Brainfood: Unusual data edition
- The Broad Spectrum Species: Plant Use and Processing as Deep Time Adaptations. Hundreds of plant species, many now forgotten, show up in archaeological assemblages stretching back tens of thousands of years. Exploiting an astonishing diversity of plants was a fundamental human adaptation long before agriculture. And the data was kinda always there.
- Evaluating cultivars for pollinator gardens. Some ornamental cultivars attract more pollinators than the wild plants they were bred from. The relationship between genetic modification through breeding and ecological function is not always straightforward. And I now want to see the descriptor “pollinator attractiveness” in evaluation datasets.
- Chemotypic Diversity and Integrated Metabolic Profiling of Myrtle (Myrtus communis L.) from Mediterranean Turkey. Dozens of different chemical compounds vary dramatically among individual myrtle plants that look much the same to the naked eye.
- Essential oil composition and ethnobotanical survey of male and female Juniperus seravschanica Kom. (Cupressaceae) in Iran. Traditional knowledge and chemical profiling show that juniper male shoots, female shoots and cones each produce distinct blends of essential oils, exposing a surprising layer of sex-linked diversity within a single species.
- Earth Metabolome and Digital Botanical Gardens Initiatives: Chemodiversity Knowledge for Biodiversity Conservation. Millions of plant-produced molecules remain undocumented, forming an invisible dimension of biodiversity. We need global digital infrastructures to catalogue this vast reservoir of chemodiversity before it disappears. Of course we do.

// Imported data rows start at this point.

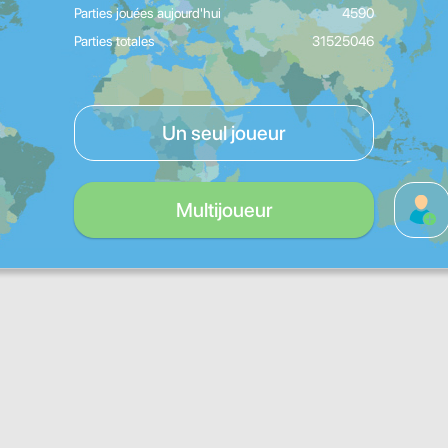
Parties jouées aujourd'hui
4590
Parties totales
31525046
Un seul joueur
Multijoueur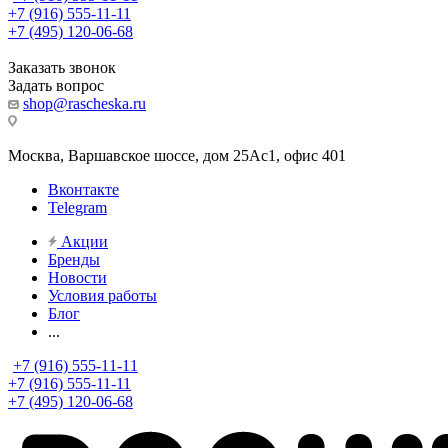
+7 (916) 555-11-11
+7 (495) 120-06-68
Заказать звонок
Задать вопрос
shop@rascheska.ru
Москва, Варшавское шоссе, дом 25Аc1, офис 401
Вконтакте
Telegram
Акции
Бренды
Новости
Условия работы
Блог
...
+7 (916) 555-11-11
+7 (916) 555-11-11
+7 (495) 120-06-68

- Herbaria Provide a Valuable Resource for Obtaining Informative mRNA. Decades-old herbarium specimens still contain usable messenger RNA, opening the door to studying historical patterns of gene expression from preserved plant collections.
- The Politics of Open Infrastructures: Power, Governance, and Justice in Digital Knowledge Practices. Data infrastructures may be open, but control over them often is not. And that probably goes even more for the unusual sorts of data represented by the above papers than for the crop diversity data we normally deal with here.

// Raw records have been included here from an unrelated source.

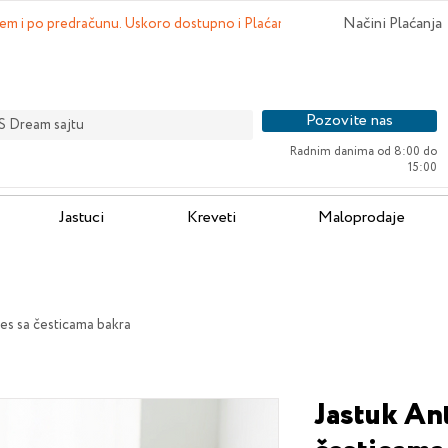
Načini Plaćanja
em i po predračunu. Uskoro dostupno i Plaćanje karticama na sajtu.
Pozovite nas
S Dream sajtu
Radnim danima od 8:00 do
15:00
Jastuci
Kreveti
Maloprodaje
res sa česticama bakra
Jastuk Ant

Maize location, location location…
A quick search on Genesys revealed 302 maize accessions from above 1500 masl in the Himalayas, and 62 above 2500 masl. Of course, there are many more maize accessions from high altitudes in Central and South America, but their photoperiod adaptation (among other things) is likely to be quite different.
That’s from a post I put up here a few days ago. Some people said I should back up that “among other things,” so here goes.
I extracted from Genesys lat/longs for 2,388 maize landrace accessions collected above 2000 masl in the Andes, and for 96 in the Himalayas. I then asked ChatGPT to calculate separate averages for the two sets of accession collecting localities for two climate variables, i.e. mean annual temperature and precipitation. It asked me to supply it with the WorldClim data as a zip file, which I duly did.
It told me the Andean sites had a mean annual temperature of about 12°C and the Himalayan ones of about 6°C. Mean annual precipitation was around 750mm and 640mm, respectively. So there could well be some significant overall differences in adaptation between the two sets of germplasm.
But…
I used the coarsest WorldClim dataset, which is probably not a great idea in mountain areas. And many accessions were collected at the same sites: those 96 Himalayan maizes for example come from only 52 distinct places. I should probably have only used unique collecting localities to make the calculations. The “Subsetting Tool” in Genesys does do that, and displays nice histograms, but it doesn’t give you average values for the whole subset. Incidentally, when I looked at the histogram for total precipitation for the Himalayan material, there was a suspiciously big spike way at the dry end. Really not sure what’s happening there.
Maybe some climatologists or geographers or GIS jockeys can explain. And do a better analysis. And come up with a really easy way of extracting climate data for a long list of localities.